Ребёнок умер на следующий день.
Обойдя коровье прясло, я вышла на просеку. Метёлки некошеной травы хлестали по голым лодыжкам. Поваленные деревья по сторонам и рыжая грязь дороги с белыми проплешинами известняка уходила за Керкину гору. Лес стоял тёмный, притихший, будто в неисходной скорби роняющий с колючих лап слёзы дождевой воды. Я взбиралась всё выше и выше обходя длинные, покрытые ржой, щелистые выходы горной породы. Тропинка становилась уже, ели уступили место лиственницам, горные папоротники хватали за ноги. Ни птиц, ни зверей не было слышно. Дождь разогнал детей леса по теплым квартирам. И даже неугомонные птички – клесты не нарушали равномерного шороха падающих капель. Больно было видеть эти с рождения знакомые места. Где поворот тропинки или прихотливый узор камня заставлял вспомнить счастливые годы детства, и тот восторг высоты, который неизменно охватывал меня на лысой вершине Голого Камня. И сейчас, ступив на каменные плиты, я ощутила причастность к этому миру бескрайней лесной дали с редкими пятнами деревень и таёжных речушек. Надежда ещё теплилась в моём тщедушном теле, но разум устал искать и сердце разрывалось, переживая безысходность страданий.
– Я слишком сильно люблю людей, но моя любовь, мой взгляд приносят мучения и смерть. Я стала воплощением злого рока, живым трупом, человеком без рода и племени, обречённого на изгнание и гибель вдалеке от родных мест. Едва ли кто–нибудь понимает, как чудовищно отобрать у человека возможность любить, под страхом смерти любимого существа. Я никогда не увижу свою мать и крошечную, на 6 дворов Усть–Утку … Стоит кинуться головой вниз в туманную бездну дождя, на серо-свинцовые глыбы, заорать в коротком падении, и рухнуть подстреленной кедровкой, расплывшись кровавым пятном на мокрых скалах.
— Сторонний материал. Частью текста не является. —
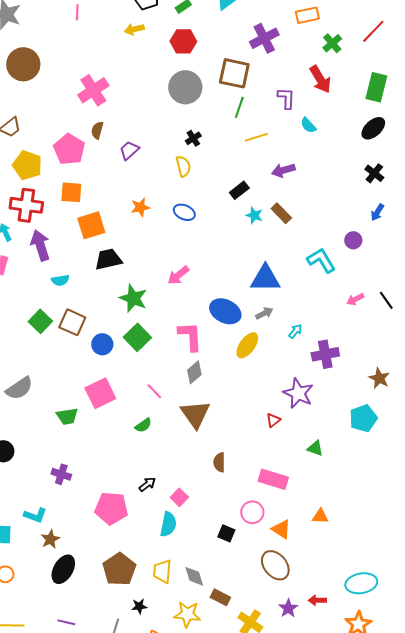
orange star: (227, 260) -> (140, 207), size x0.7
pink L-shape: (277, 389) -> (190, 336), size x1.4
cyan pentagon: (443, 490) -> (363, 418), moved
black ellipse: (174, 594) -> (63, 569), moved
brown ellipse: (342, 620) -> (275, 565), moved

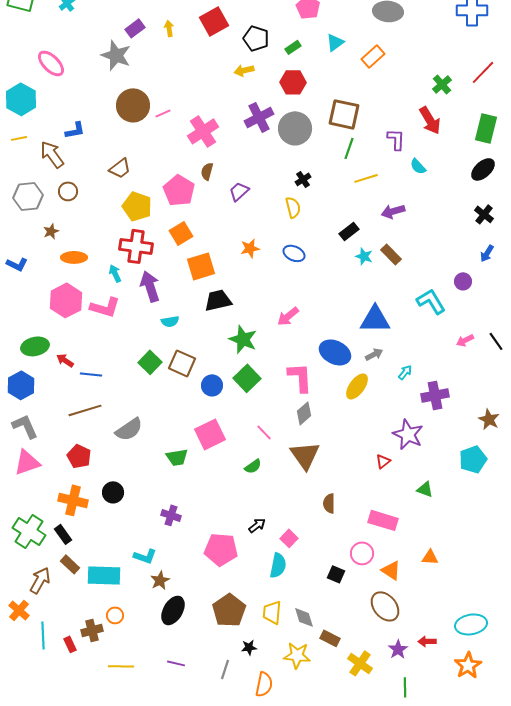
pink line: (77, 12) -> (163, 113), moved, turned 63
orange rectangle: (307, 15) -> (373, 56), moved, turned -30
purple cross: (264, 38) -> (259, 117), moved
orange square: (71, 192) -> (181, 233), turned -35

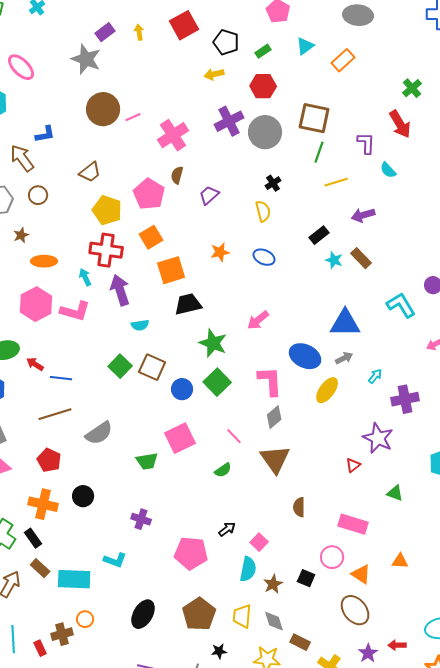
brown star: (160, 580) -> (273, 584), moved

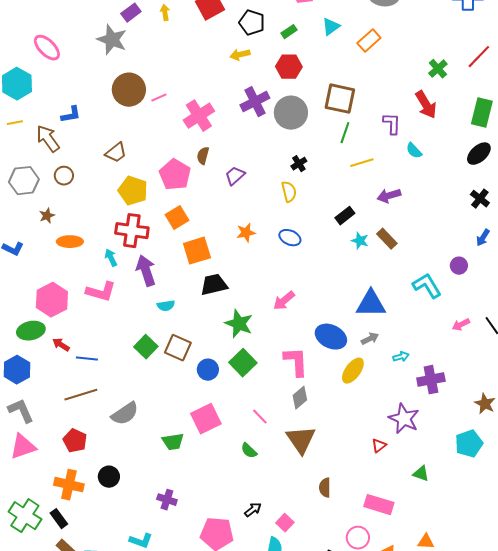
pink hexagon: (36, 304) -> (52, 300), moved
cyan arrow: (375, 376) -> (401, 357), turned 35
green semicircle: (223, 470) -> (249, 451), turned 78

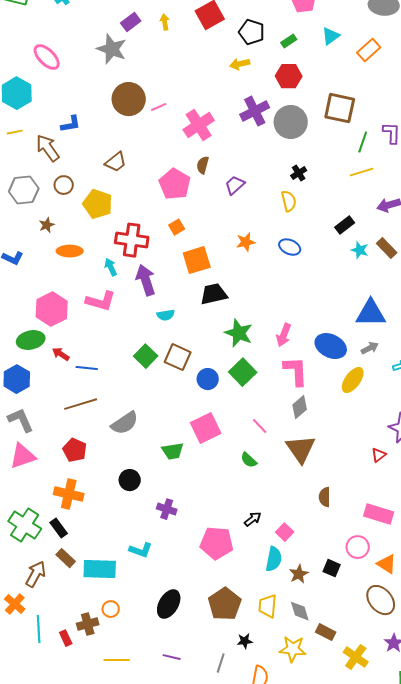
green line: (345, 133) -> (363, 142), moved
yellow pentagon: (133, 191) -> (98, 204), moved
orange square: (177, 218) -> (177, 227), size x0.7
pink arrow: (284, 301) -> (284, 335), moved, turned -30
black circle: (109, 477) -> (130, 480), moved

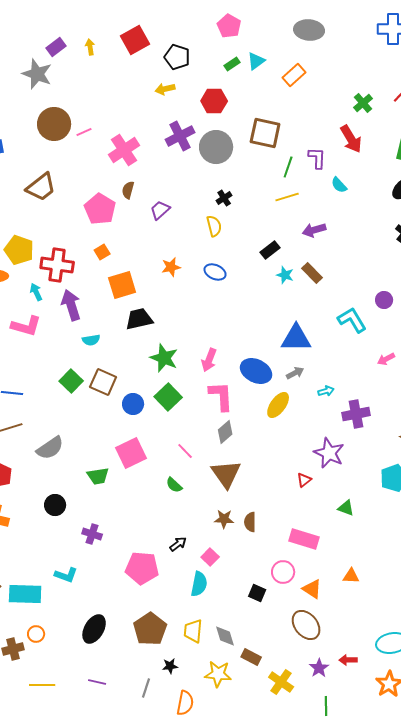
green rectangle: (289, 41) -> (232, 64), moved
brown trapezoid: (116, 162) -> (41, 187), size x1.4
yellow pentagon: (98, 204) -> (19, 250), moved
brown star: (299, 574) -> (224, 519), moved, turned 30

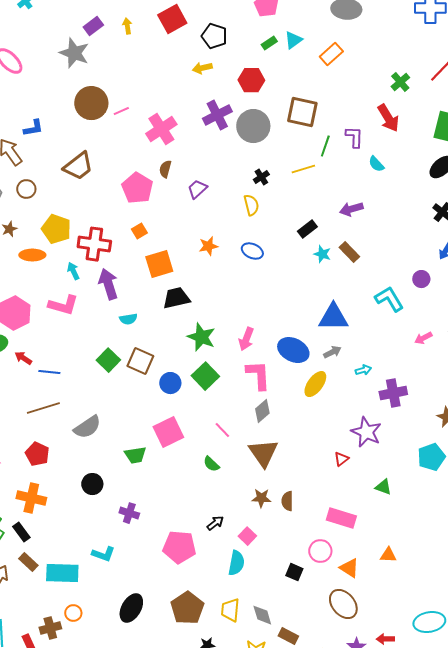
yellow line: (287, 197) -> (303, 169), moved

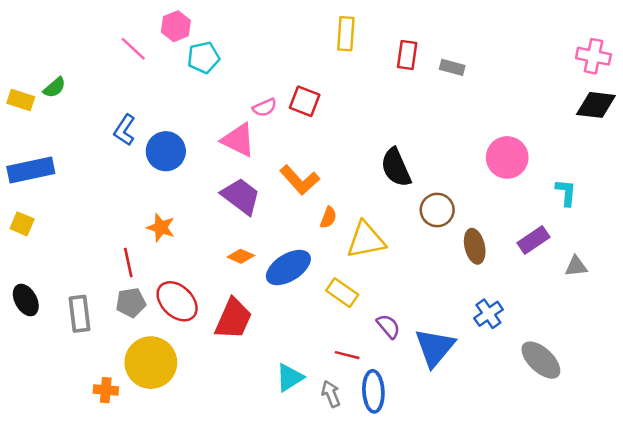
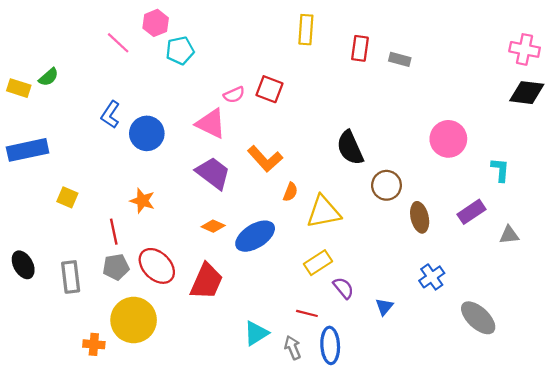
yellow square: (22, 224) -> (67, 197), moved
yellow rectangle: (342, 293) -> (318, 263), moved, turned -68
blue triangle: (435, 348) -> (384, 307), size x0.5

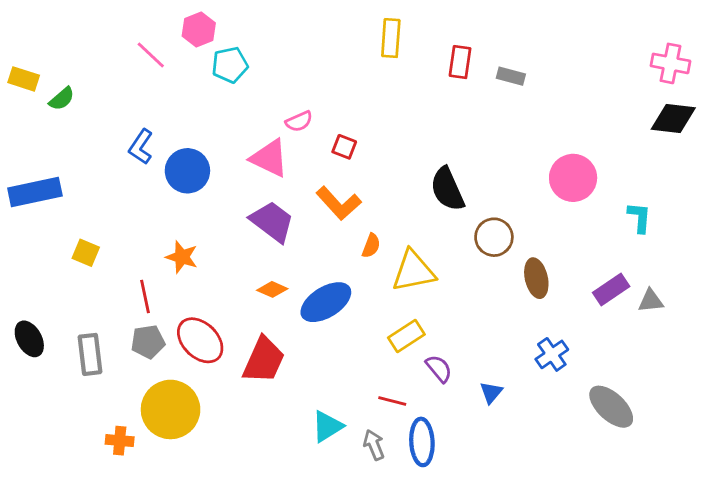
yellow rectangle: (19, 88) -> (24, 79), moved
red square: (269, 89) -> (344, 147), moved, size x0.7
purple rectangle: (472, 212) -> (611, 289), moved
Девчонка стояла на краю обрыва, судорожно ухватившись за шершавый камень побелевшими руками. Сердечко стучало. Её покачивало то ли от слабости, то ли от страха перед задуманным. Русые волосы прилипли к плечам, тонкая фигурка – чистые молодые линии которой не могло скрыть никакое тряпьё.
– Колдунья – бросали ей в лицо селянки, плюя в след и загораживаясь ладонями от сглаза. А она, понимая неокрепшей душой ужас своего положения, хранила в сердце любовь и безотчётную тягу к людям. Она бежала, скиталась по дорогам, спала в брошенных пастушьих шалашах. И ни где ей не было приюта и прощения. – Сгинь проклятая – открещивались от неё дородные мамаши. Отцы семейств отворачивались и втихомолку крестились, не желая пачкать руки кровью колдуньи.